## Activity
Filter the entries for the word "that". Copy each line in which it occurs.

(Records supplied)

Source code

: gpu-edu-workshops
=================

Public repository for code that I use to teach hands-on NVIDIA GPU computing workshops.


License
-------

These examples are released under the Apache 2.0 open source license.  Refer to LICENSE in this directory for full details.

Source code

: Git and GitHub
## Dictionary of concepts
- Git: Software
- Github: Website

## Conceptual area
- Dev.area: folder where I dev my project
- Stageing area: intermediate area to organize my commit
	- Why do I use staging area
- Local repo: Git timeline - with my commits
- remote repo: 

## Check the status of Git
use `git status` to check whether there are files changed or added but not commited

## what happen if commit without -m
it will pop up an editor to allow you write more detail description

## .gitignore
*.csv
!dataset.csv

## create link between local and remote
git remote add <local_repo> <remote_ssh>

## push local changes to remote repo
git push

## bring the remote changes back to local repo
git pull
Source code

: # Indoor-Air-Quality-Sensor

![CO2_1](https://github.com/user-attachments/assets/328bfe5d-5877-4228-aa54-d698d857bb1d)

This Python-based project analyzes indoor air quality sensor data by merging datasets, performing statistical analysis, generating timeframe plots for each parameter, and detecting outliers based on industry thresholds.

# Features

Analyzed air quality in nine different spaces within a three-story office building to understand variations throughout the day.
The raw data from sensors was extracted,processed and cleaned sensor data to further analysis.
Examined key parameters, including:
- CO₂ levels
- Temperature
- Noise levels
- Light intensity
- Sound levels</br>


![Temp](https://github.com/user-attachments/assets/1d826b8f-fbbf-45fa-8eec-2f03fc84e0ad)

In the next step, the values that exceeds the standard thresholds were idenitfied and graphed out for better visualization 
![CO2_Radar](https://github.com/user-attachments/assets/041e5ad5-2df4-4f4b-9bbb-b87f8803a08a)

(End Records supplied)

## Solution for this exercise
Public repository for code that I use to teach hands-on NVIDIA GPU computing workshops.
In the next step, the values that exceeds the standard thresholds were idenitfied and graphed out for better visualization 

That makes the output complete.